Cheira a festa e a alegria.
Cheira até mesmo perfume francês.
Só não cheira a naftalina, pois nunca conhece o fundo do baú, tremula ao vento.
A gente muda de tudo na vida. Muda de cidade. Muda de roupa. Muda de partido político. Muda de costumes. Até de amor a gente muda.
A gente só não muda de time, quando tem as iniciais CAM, do Clube Atlético Mineiro, gravadas no coração.
É um amor cego e tem a cegueira da paixão.
Já vi o atleticano agir diante do clube amado com o desespero e a fúria dos apaixonados.
Já vi atleticano rasgar a carteira de sócio do clube e jurar:
– Nunca mais torço pelo Galo!
Já vi atleticano falar assim, mas, logo em seguida, eu o vi catar os pedaços da carteira rasgada e colar, como os amantes fazer com o retrato da amada.
Que mistério tem o Atlético que, às vezes, parece que ele é gente?
Que a gente associa às pessoas da família (pai, mãe, irmão, tio, prima)?
Que a gente o confunde com a alegria que vem da mulher amada?
Que mistério tem o Atlético que a gente confunde com uma religião?
Que a gente sente vontade de rezar “Ave Atlético, cheio de graça?”
Que mistério tem o Atlético que, à simples presença de sua camisa branca e preta, um milagre se opera?
Que tudo se transfigura num mar branco e preto?
Ser atleticano é um querer bem. É uma ideologia. Não me perguntem se eu sou de esquerda ou de direita. Acima de tudo, sou atleticano e, nesse amor, pertenço ao maior partido político que existe: o Partido do Clube Atlético Mineiro, o PCAM, onde cabem homens, mulheres, jovens, crianças.
Diante do Atlético todos são iguais: o bancário pode tanto quanto o banqueiro, o operário vale tanto quanto o industrial. Toda manhã, quando acordo, eu oro: obrigado, Senhor, por me ter dado a sorte de torcer pelo Atlético.

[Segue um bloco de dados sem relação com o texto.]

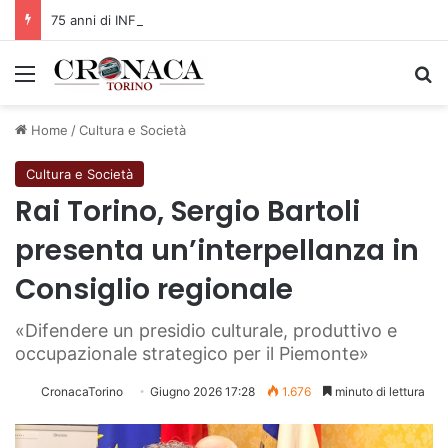
75 anni di INFN. La comunità, la storia, il futuro della ricerca in fisica fondamentale in Italia
Menu
C
Home
/
Cultura e Società
Cultura e Società
Rai Torino, Sergio Bartoli
presenta un’interpellanza in
Consiglio regionale
«Difendere un presidio culturale, produttivo e
occupazionale strategico per il Piemonte»
CronacaTorino
Giugno 2026 17:28
1.676
minuto di lettura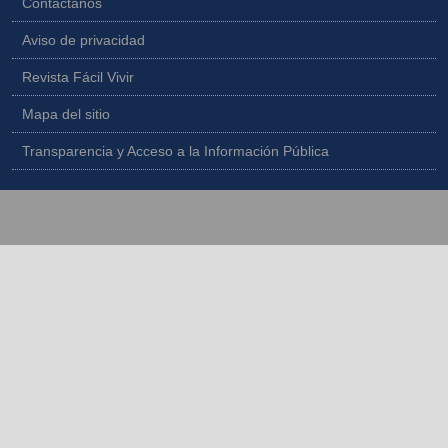
Contáctanos
Aviso de privacidad
Revista Fácil Vivir
Mapa del sitio
Transparencia y Acceso a la Información Pública
Copyright © 2026 - Todos los derechos reservados |
Diseñado por
IngeWeb - www.ingeweb.co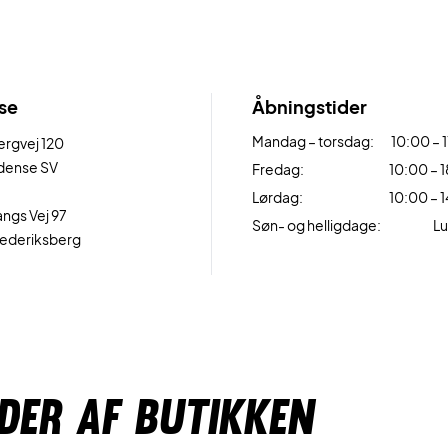
se
Åbningstider
Mandag – torsdag:
10:00 – 
ergvej 120
dense SV
Fredag:
10:00 – 
Lørdag:
10:00 – 
ngs Vej 97
Søn- og helligdage:
Lu
ederiksberg
EDER AF BUTIKKEN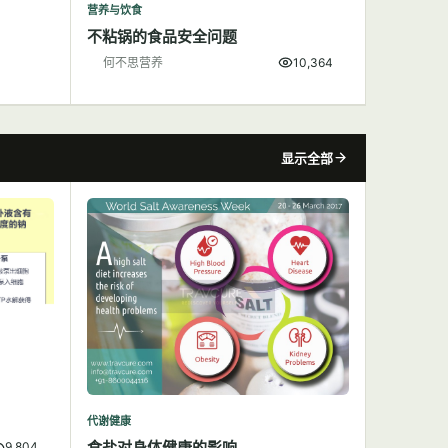
营养与饮食
不粘锅的食品安全问题
何不思营养
10,364
显示全部
代谢健康
食盐对身体健康的影响
9,804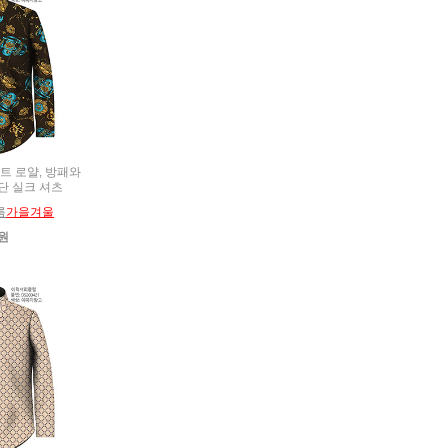
나이트 로얄, 방패와
단 실크 셔츠
름
가을겨울
0원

O Atlético é meu café da manhã. É o cigarro que não fumo. É o sono que eu não durmo. É minha insônia e minha canção. É meu primeiro e meu último amor. Eu sou como o atleticano. Se houver uma camisa branca e preta pendurada no varal durante uma tempestade, o atleticano torce contra o vento.

One Response to “Clube Atlético Mineiro: uma paixão centenária!”

  1. Dayane Teixeira disse:

    O ATLÉTICO é mais q um Clube, é mais q uma paixão é um estilo de vida!!
    É a minha vida!!
    Amo eternamente CLUBE ATLÉTICO MINEIRO!!!